• **КОРОТКАЯ ЗАДАЧА**: Перепишите дословно часть текста о первой программе РСДРП между словами «Важным, хотя и» и «в инфракрасных лучах.», включая их самих.

• **ИЗБРАННЫЙ ОТРЫВОК**:

Мальчишки -- народ вездесущий, а вдруг найдут? И вот нашел однажды один
такой "археолог" на пепелище обгоревший комплект "Нивы". Переслали мне. Стал
я его листать и нашел вот эти самые странички..."[310]
Статья Маковеева[311] фактически повторила версию Антонина
Аркадьевича Раменского об истории происхождения и обнаружения первой
программы и устава РСДРП. Определенный диссонанс в эту версию, правда, вновь
внесла заметка А.Горской. По ее данным, в руки Антонина Аркадьевича недавно
попала ценная находка. "В огромную старинную рукописную книгу, хранившуюся
прежде в мологинской библиотеке Николая Пахомовича Раменского, был вписан
текст первой программы РСДРП. Согласно записи, этот текст переписан в книгу
в декабре 1903 г., т.е. спустя несколько месяцев после закрытия второго
съезда РСДРП..."[312] Неизвестно, откуда взяла эти данные
Горская. Во всяком случае, ее версия не получила в дальнейшем никакого
развития. Зато статья А.Аметистова и Б.Булатова почти канонически повторяла
рассказ Антонина Аркадьевича[313].
Важным, хотя и не получившим дальнейшего развития ответвлением
"ленинской версии" стала информация сотрудницы Центрального партийного
архива Института марксизма-ленинизма М.Веселиной, изложенная в небольшой
заметке[314]. В ней сообщалось, что в начале 1962 г. сюда
Антонином Аркадьевичем Раменским была передана брошюра Ленина "Борьба за
хлеб", изданная в 1918 г., с его дарственной надписью делегации учителей
Тверской губернии, посетившей Ленина 22 февраля 1919 г. Касаясь экспертизы
ленинского автографа, Веселина сообщала, что книга "с почти стершейся
надписью, от которой сохранились только черные точки в углах бывших букв,
трудно разбираемая дата и чуть более ясно видная подпись: "В.Ульянов
(Ленин)"". По словам Веселиной, при экспертизе "прежде всего были сделаны
попытки восстановить текст с помощью съемки надписи в инфракрасных лучах.

• **ФРАГМЕНТ НАБОРА ДАННЫХ**:
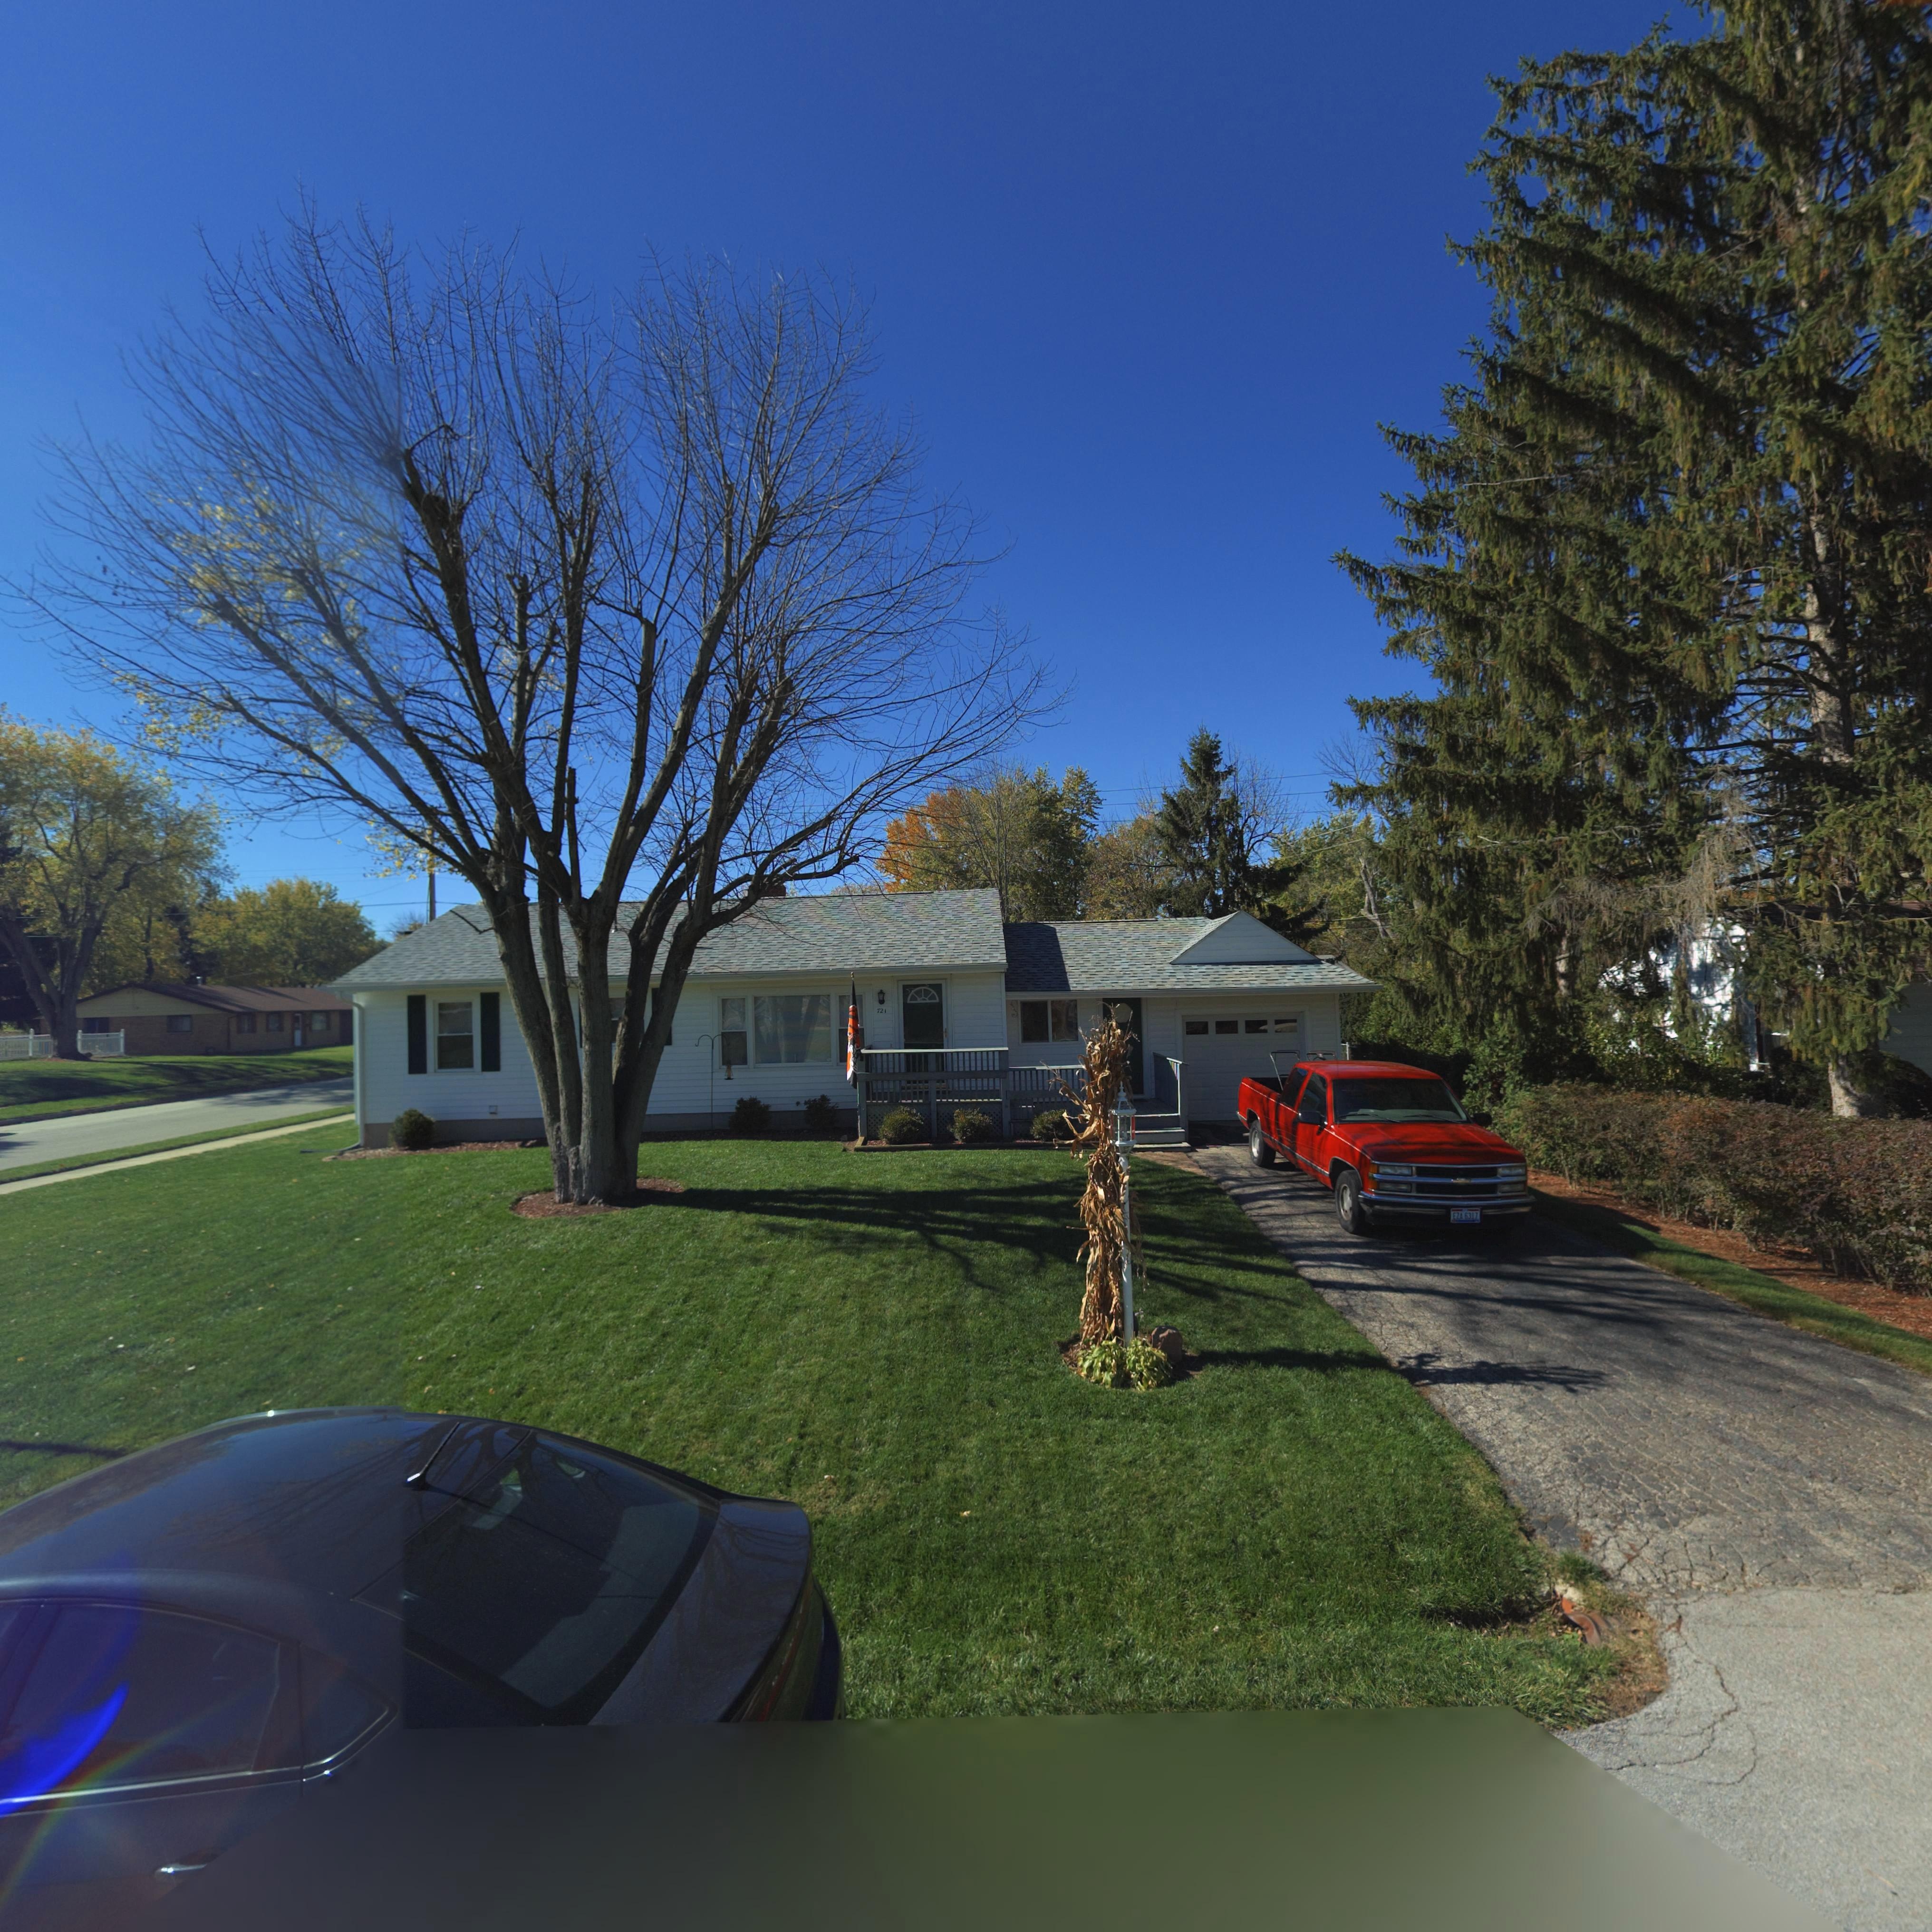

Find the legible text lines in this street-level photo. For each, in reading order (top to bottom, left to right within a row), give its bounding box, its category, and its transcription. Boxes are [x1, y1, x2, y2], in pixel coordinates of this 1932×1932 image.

[877, 1008, 886, 1014] StreetNumber: 721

• **ОТВЕТ НА ЗАДАНИЕ**:
Важным, хотя и не получившим дальнейшего развития ответвлением
"ленинской версии" стала информация сотрудницы Центрального партийного
архива Института марксизма-ленинизма М.Веселиной, изложенная в небольшой
заметке[314]. В ней сообщалось, что в начале 1962 г. сюда
Антонином Аркадьевичем Раменским была передана брошюра Ленина "Борьба за
хлеб", изданная в 1918 г., с его дарственной надписью делегации учителей
Тверской губернии, посетившей Ленина 22 февраля 1919 г. Касаясь экспертизы
ленинского автографа, Веселина сообщала, что книга "с почти стершейся
надписью, от которой сохранились только черные точки в углах бывших букв,
трудно разбираемая дата и чуть более ясно видная подпись: "В.Ульянов
(Ленин)"". По словам Веселиной, при экспертизе "прежде всего были сделаны
попытки восстановить текст с помощью съемки надписи в инфракрасных лучах.